Лука присел на корточки, задумался. Со стороны, должно быть, это выглядело забавно: голый человек посередине абсолютно голой комнаты, погруженный в какие-то неразрешимые проблемы. Но он ничего не решал — все уже было давно решено. Теперь же он собирал последние крупинки страсти, завалявшейся по темным уголкам души, — острое, как лезвие бритвы, желание, какого он никогда не испытывал даже к женщине, вошло в него и отдалось сладкой дрожью в позвоночнике. Его миссия, предел его мечтаний, цель, к которой он шел через всю эту проклятую жизнь… Теперь она была понятна и ясна. Детство… полоумная мать… неудавшаяся любовь, несправедливо сосланная, попранная и потерявшаяся где-то в “Общем районе”… Лука вдруг расхохотался так страшно, что Нику едва не подбросило на месте: теперь это был уже не тот Лука, подследственный, не тот, что прятался за колоннами от надоевших служб, избивал рецидивиста, потел от страха, убегая на край района… Каким он мог быть, он показал только один раз — совсем недавно, с этой женщиной, с Никой. Теперь же он не принадлежал более ни Богу, ни Дьяволу, если бы они все еще существовали на свете, ни самому себе — лишь одной своей цели, одному своему нестерпимому желанию…
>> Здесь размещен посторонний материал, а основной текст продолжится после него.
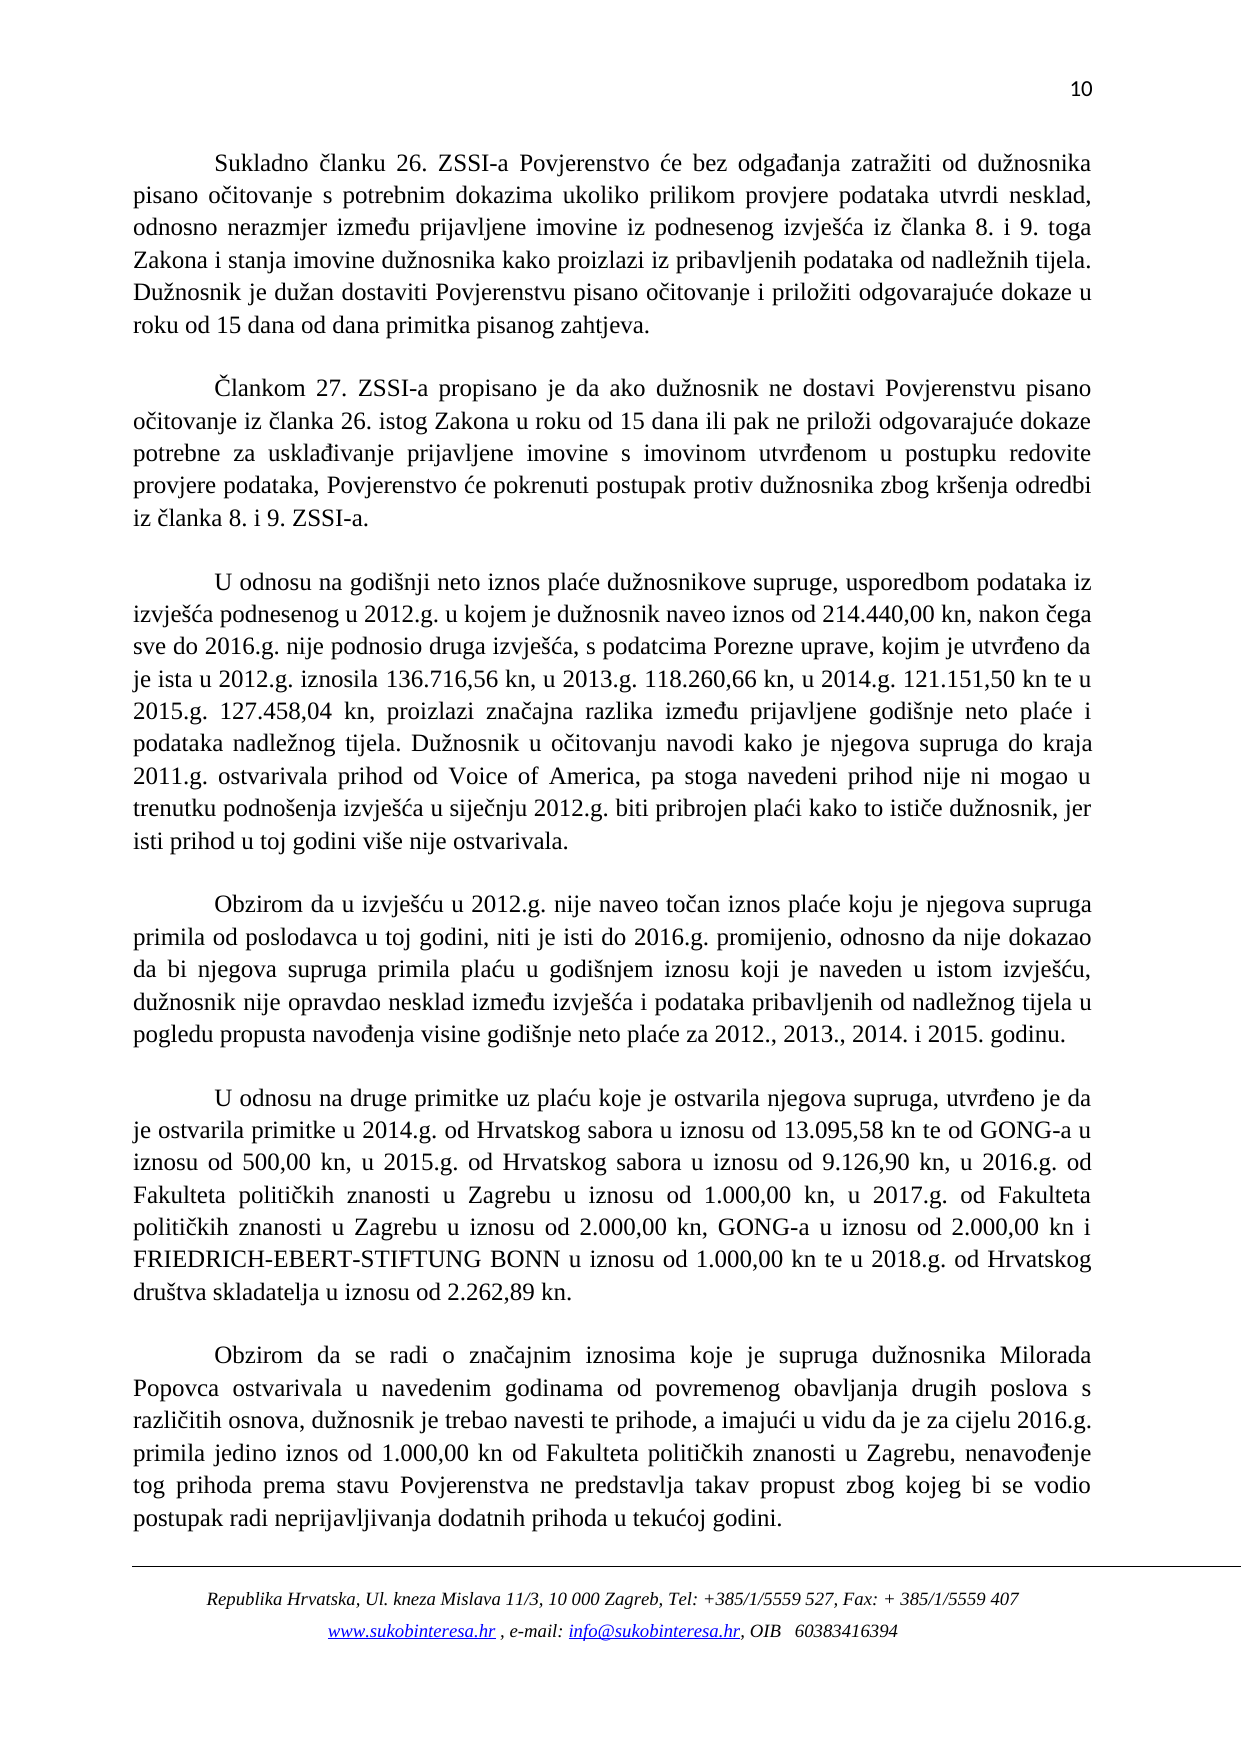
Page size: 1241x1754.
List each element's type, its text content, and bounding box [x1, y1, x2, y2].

text Člankom 27. ZSSI-a propisano je da ako dužnosnik ne dostavi Povjerenstvu pisano očitovanje iz članka 26. istog Zakona u roku od 15 dana ili pak ne priloži odgovarajuće dokaze potrebne za usklađivanje prijavljene imovine s imovinom utvrđenom u postupku redovite provjere podataka, Povjerenstvo će pokrenuti postupak protiv dužnosnika zbog kršenja odredbi iz članka 8. i 9. ZSSI-a. [133, 373, 1092, 532]
text Obzirom da se radi o značajnim iznosima koje je supruga dužnosnika Milorada Popovca ostvarivala u navedenim godinama od povremenog obavljanja drugih poslova s različitih osnova, dužnosnik je trebao navesti te prihode, a imajući u vidu da je za cijelu 2016.g. primila jedino iznos od 1.000,00 kn od Fakulteta političkih znanosti u Zagrebu, nenavođenje tog prihoda prema stavu Povjerenstva ne predstavlja takav propust zbog kojeg bi se vodio postupak radi neprijavljivanja dodatnih prihoda u tekućoj godini. [133, 1341, 1092, 1531]
text Sukladno članku 26. ZSSI-a Povjerenstvo će bez odgađanja zatražiti od dužnosnika pisano očitovanje s potrebnim dokazima ukoliko prilikom provjere podataka utvrdi nesklad, odnosno nerazmjer između prijavljene imovine iz podnesenog izvješća iz članka 8. i 9. toga Zakona i stanja imovine dužnosnika kako proizlazi iz pribavljenih podataka od nadležnih tijela. Dužnosnik je dužan dostaviti Povjerenstvu pisano očitovanje i priložiti odgovarajuće dokaze u roku od 15 dana od dana primitka pisanog zahtjeva. [133, 148, 1092, 338]
text U odnosu na druge primitke uz plaću koje je ostvarila njegova supruga, utvrđeno je da je ostvarila primitke u 2014.g. od Hrvatskog sabora u iznosu od 13.095,58 kn te od GONG-a u iznosu od 500,00 kn, u 2015.g. od Hrvatskog sabora u iznosu od 9.126,90 kn, u 2016.g. od Fakulteta političkih znanosti u Zagrebu u iznosu od 1.000,00 kn, u 2017.g. od Fakulteta političkih znanosti u Zagrebu u iznosu od 2.000,00 kn, GONG-a u iznosu od 2.000,00 kn i FRIEDRICH-EBERT-STIFTUNG BONN u iznosu od 1.000,00 kn te u 2018.g. od Hrvatskog društva skladatelja u iznosu od 2.262,89 kn. [133, 1083, 1092, 1306]
text Obzirom da u izvješću u 2012.g. nije naveo točan iznos plaće koju je njegova supruga primila od poslodavca u toj godini, niti je isti do 2016.g. promijenio, odnosno da nije dokazao da bi njegova supruga primila plaću u godišnjem iznosu koji je naveden u istom izvješću, dužnosnik nije opravdao nesklad između izvješća i podataka pribavljenih od nadležnog tijela u pogledu propusta navođenja visine godišnje neto plaće za 2012., 2013., 2014. i 2015. godinu. [133, 889, 1092, 1048]
text U odnosu na godišnji neto iznos plaće dužnosnikove supruge, usporedbom podataka iz izvješća podnesenog u 2012.g. u kojem je dužnosnik naveo iznos od 214.440,00 kn, nakon čega sve do 2016.g. nije podnosio druga izvješća, s podatcima Porezne uprave, kojim je utvrđeno da je ista u 2012.g. iznosila 136.716,56 kn, u 2013.g. 118.260,66 kn, u 2014.g. 121.151,50 kn te u 2015.g. 127.458,04 kn, proizlazi značajna razlika između prijavljene godišnje neto plaće i podataka nadležnog tijela. Dužnosnik u očitovanju navodi kako je njegova supruga do kraja 2011.g. ostvarivala prihod od Voice of America, pa stoga navedeni prihod nije ni mogao u trenutku podnošenja izvješća u siječnju 2012.g. biti pribrojen plaći kako to ističe dužnosnik, jer isti prihod u toj godini više nije ostvarivala. [133, 567, 1092, 854]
— А откуда ты мой адрес узнал? — спросил он у мастера и, видя, что тот замешкался с ответом, махнул рукой: — Проследил, наверное. — И еще раз махнул рукой: безразлично. — Одевайся, — сказал он Нике.
— Ты идешь? — Лука заметно напрягся, почувствовав ее сопротивление.
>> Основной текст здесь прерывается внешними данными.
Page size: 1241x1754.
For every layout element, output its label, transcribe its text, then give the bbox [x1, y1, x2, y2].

— Ты животное. Ты мне противен!
— Одевайся и пойдем. Со мной и вот с этим!.. — Лука ткнул пальцем в мастера, стоящего в дверях: неожиданно ему захотелось получить еще одного свидетеля им задуманного.
С помертвевшими глазами Ника принялась одеваться. Делала она это медленно, неохотно. Лука стоял рядом и хмуро следил за ее действиями.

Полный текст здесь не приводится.